Don’t have time for long reviews of comics? Then check out Graphic Bits: bite sized chunks of comic book goodness designed to get behind the panels and into your hearts.
This is Graphic Bits.
EI8HT #1
Dark Horse, Rafael Albuquerque and Mike Johnson (writers), Rafael Albuquerque (artist)
Rating: 9/10
As the new golden age of comic book sci-fi continues, Rafael Albuquerque and Mike Johnson, take us to a future where Joshua is on a pioneering journey back through time. Suffering temporary memory loss, the reader is cleverly put in the same position of the lead in having pieces of an ‘alien landscape’ revealed to him as fragments of memory slowly return. As much the enigma as Jeff Lemire’s Trillium, or this month debuts of Matt Kindt’s Divinity and Grant Morrison’s Nameless, this first chapter is almost entirely a series of puzzle pieces. It’s already a book where the uncovering of these pieces is a rewarding pleasure. From an art perspective, it’s American Vampire‘s Rafael Albuquerque who is the star here, with his distinctive character designs and disparate time periods. Fusing his own narrative sensibilities with the art, colour is used with intent in this book: from the opening page we are told “The past is green. The present is purple. The future is blue. The Meld is something else entirely.” The first issue is filled with fragments of each, and it is a rare thing for a comic to use colour so effectively, creating something that is both utterly aliens and comfortingly familiar.
Bottom Line: EI8HT is a stunning and evocative new series from one of the best artists working in the business. The compelling premise takes familiar tropes and turns them on their head, asking readers to trust in it. Given the cliffhanger ending and plethora of questions left unanswered, we’re in for the long haul. Highly recommended.
Secret Identities #1
Image Comics, Jay Faerber and Brian Joines (writers), Ilias Kyriazis, Charlie Kirchoff (artists)
Rating: 8/10
Is there anything left to mine in the superhero genre? Jay Faerber (Graveyard Shift) and Brian Joines (Krampus) seem to think so. Reflecting on the genre within the confines of the comic medium is nothing new, and revisionist takes within this post-Dark/Contemporary Age of comics is almost mandatory. By Joines’ own admission in the notes to this book, his main storyline (a mole in the ranks of a super team) has been done before as well. What makes this fresh is that it chooses to focus on both the private lives of heroes, and makes the mole the main character. Here it’s Front Line, a Canadian based team who vaguely resemble heroes you’ve seen before. Yet their unmasked lives are rich and complex, from the US President’s daughter to the speedster who maintains two secret wives and entire families by using his powers to run between the coasts. These are threatened with exposure when Crosswind, the newest member of the team, is revealed to readers as a mole. Artists Ilias Kyriazis and Charlie Kirchoff separate these lives with different colour temperatures for each of the crew, but maintains the bright and enthusiastic feel for the wider action shots of the team “working”.

━━━━━━━━━━

* _TO DO_:
[A] Translate this sentence from the Graphic Bits reviews into Spanish: "The compelling premise takes familiar tropes and turns them on their head, asking readers to trust in it."
[B] Please answer these questions using the Graphic Bits reviews:
(i) What rating does Secret Identities #1 receive?
(ii) According to the opening page of EI8HT, what color is the present?
(iii) In what country is the team Front Line based?
[C] Pick up the Graphic Bits reviews where they stop, and continue the writing from the last sentence shown.

* _Items from a data source_:
━━━━━━━━━━

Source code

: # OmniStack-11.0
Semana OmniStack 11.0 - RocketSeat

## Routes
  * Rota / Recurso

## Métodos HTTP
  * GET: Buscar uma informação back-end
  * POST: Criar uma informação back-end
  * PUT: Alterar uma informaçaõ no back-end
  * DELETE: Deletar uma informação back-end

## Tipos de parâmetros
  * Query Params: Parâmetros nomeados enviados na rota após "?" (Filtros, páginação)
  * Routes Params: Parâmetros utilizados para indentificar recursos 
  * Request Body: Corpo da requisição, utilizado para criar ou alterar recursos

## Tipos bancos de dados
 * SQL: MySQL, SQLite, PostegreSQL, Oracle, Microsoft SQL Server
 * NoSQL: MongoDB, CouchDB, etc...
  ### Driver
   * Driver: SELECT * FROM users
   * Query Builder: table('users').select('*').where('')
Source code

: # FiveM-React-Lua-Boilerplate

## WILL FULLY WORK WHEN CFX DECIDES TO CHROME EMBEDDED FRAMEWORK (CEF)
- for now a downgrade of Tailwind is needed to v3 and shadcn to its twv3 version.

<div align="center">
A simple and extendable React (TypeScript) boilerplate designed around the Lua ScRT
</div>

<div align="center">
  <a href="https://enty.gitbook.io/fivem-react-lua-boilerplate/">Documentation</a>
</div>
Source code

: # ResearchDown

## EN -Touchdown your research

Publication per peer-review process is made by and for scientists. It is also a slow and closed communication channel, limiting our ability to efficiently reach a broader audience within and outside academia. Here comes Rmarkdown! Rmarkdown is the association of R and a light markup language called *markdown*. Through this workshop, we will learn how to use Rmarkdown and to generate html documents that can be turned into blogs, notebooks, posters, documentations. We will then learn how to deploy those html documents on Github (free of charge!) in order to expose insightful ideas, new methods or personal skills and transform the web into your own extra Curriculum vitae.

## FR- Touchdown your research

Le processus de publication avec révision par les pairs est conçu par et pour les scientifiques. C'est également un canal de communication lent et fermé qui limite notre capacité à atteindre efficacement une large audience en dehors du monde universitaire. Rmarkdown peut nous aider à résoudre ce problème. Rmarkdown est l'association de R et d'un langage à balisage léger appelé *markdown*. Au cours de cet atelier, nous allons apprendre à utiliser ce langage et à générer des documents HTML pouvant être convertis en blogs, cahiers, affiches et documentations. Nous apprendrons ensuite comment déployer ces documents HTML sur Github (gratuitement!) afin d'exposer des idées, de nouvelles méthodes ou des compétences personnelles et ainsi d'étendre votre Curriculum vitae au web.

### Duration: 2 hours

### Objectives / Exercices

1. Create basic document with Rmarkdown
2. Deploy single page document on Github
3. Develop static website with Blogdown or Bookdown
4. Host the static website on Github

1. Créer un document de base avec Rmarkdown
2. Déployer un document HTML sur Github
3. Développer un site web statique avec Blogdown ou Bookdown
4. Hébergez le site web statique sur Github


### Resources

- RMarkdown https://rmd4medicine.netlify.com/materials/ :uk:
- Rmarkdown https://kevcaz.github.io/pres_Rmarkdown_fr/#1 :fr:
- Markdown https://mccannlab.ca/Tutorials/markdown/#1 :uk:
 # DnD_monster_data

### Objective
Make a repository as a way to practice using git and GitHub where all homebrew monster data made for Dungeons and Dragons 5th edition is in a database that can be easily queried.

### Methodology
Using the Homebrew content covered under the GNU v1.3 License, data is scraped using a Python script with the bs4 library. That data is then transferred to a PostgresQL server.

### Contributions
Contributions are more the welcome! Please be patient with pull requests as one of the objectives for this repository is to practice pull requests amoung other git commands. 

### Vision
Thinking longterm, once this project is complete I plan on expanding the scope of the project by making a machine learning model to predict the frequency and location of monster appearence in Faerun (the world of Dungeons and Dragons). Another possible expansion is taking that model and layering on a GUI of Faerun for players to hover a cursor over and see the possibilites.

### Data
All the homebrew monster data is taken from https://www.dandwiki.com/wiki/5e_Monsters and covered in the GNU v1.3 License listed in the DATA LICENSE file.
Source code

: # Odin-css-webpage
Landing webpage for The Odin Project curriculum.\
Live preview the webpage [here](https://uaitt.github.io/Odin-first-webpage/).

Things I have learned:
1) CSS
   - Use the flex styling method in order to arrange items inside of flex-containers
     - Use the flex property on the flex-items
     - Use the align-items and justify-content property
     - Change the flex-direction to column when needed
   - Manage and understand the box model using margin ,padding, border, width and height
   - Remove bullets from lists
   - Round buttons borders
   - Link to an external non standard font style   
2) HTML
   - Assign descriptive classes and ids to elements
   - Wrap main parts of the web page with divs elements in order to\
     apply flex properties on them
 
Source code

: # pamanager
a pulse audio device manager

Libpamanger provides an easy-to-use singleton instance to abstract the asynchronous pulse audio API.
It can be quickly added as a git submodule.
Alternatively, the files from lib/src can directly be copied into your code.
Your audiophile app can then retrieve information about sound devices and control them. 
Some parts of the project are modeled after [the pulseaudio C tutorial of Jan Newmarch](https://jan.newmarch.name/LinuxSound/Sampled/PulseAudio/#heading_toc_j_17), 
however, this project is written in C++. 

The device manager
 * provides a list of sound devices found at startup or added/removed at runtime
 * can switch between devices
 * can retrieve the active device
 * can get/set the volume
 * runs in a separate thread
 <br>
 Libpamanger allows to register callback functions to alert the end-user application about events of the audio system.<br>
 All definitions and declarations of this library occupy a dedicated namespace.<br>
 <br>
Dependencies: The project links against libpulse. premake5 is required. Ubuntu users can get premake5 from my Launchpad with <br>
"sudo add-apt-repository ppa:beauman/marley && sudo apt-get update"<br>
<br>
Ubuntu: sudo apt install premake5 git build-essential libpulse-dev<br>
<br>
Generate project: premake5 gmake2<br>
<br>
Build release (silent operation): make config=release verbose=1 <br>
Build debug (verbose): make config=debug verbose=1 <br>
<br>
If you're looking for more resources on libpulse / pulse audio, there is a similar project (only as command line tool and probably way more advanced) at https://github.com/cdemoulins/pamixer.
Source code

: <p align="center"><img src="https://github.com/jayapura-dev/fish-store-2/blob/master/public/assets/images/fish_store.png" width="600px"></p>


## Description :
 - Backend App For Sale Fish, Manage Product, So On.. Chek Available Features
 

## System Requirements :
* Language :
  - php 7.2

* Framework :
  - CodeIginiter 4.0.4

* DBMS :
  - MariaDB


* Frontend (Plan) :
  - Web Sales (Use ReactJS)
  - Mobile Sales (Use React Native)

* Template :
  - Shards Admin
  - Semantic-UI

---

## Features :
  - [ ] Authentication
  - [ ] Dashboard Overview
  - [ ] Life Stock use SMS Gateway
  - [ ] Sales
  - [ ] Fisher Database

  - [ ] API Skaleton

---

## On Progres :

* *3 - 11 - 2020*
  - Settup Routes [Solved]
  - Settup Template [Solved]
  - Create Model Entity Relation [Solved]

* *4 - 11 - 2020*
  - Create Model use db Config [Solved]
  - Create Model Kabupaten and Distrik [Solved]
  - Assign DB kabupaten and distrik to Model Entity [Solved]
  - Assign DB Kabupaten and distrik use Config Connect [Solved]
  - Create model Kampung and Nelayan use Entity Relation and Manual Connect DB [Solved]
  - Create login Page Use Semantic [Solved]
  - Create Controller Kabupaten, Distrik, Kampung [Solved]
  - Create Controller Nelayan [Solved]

━━━━━━━━━━

* _LIST OF ANSWERS_:
[A] La atractiva premisa toma tópicos conocidos y les da la vuelta, pidiendo a los lectores que confíen en ella.

[B]
(i) 8/10
(ii) Purple
(iii) Canada

[C]
Note: Richard has also written an extended review for this title over at Newsarama.
Bottom Line: The debut of SECRET IDENTITIES plays with the conventions we are all familiar with, but sets up enough mysteries for us to expect the unexpected in months to come.
Silk #1
Marvel, Robbie Thompson (writer), Stacey Lee, Ian Herring (artists)
Rating: 8/10
Spinning (see what we did there?) out of the threads (again?) of the terrific Spider-Verse event, SILK offers the first new ongoing series for the character introduced first introduced in the pages of Dan Slott’s The Amazing Spider-Man. More than just a new character, Cindy Moon represents a fundamental change to one of the most famous origin stories in comics history. As the second person to have been bitten by that radioactive spider, a cynic might think she is simply part of a similar wave that has been dubbed the “Batgirling of the DCU“. Instead, it’s a smart and funny book, feeling for all the world like a television pilot, complete with Spider-Man cameo. The rapid fire back-and-forth dialogue that they share, a trademark of Spider-Man, is something we hope is a staple of this book too. Quibbles may be had over her needing to be “saved” by Spidey in the first issue of a new book with a female lead, and it was an odd move, but the book offers a chance to relive the early adventures of a hero, one still finding her feet in the shadow of a more famous forebear. In this sense, it’s the “Ms. Marvelling” of the Marvel Universe, and given the consistently high standard of G. Willow Wilson’s book, this can only be a good thing. Stacey Lee’s art is fabulous too, a youthful mix of cartoon styles, given a deliciously retro flavour by colour artist Ian Herring. A relative newcomer to the comics world, having been seen on some Spider-Man & the X-Men covers and a piece in the wonderful Imaginary Drugs, she is exactly the tone Marvel need for a fresh new title like this.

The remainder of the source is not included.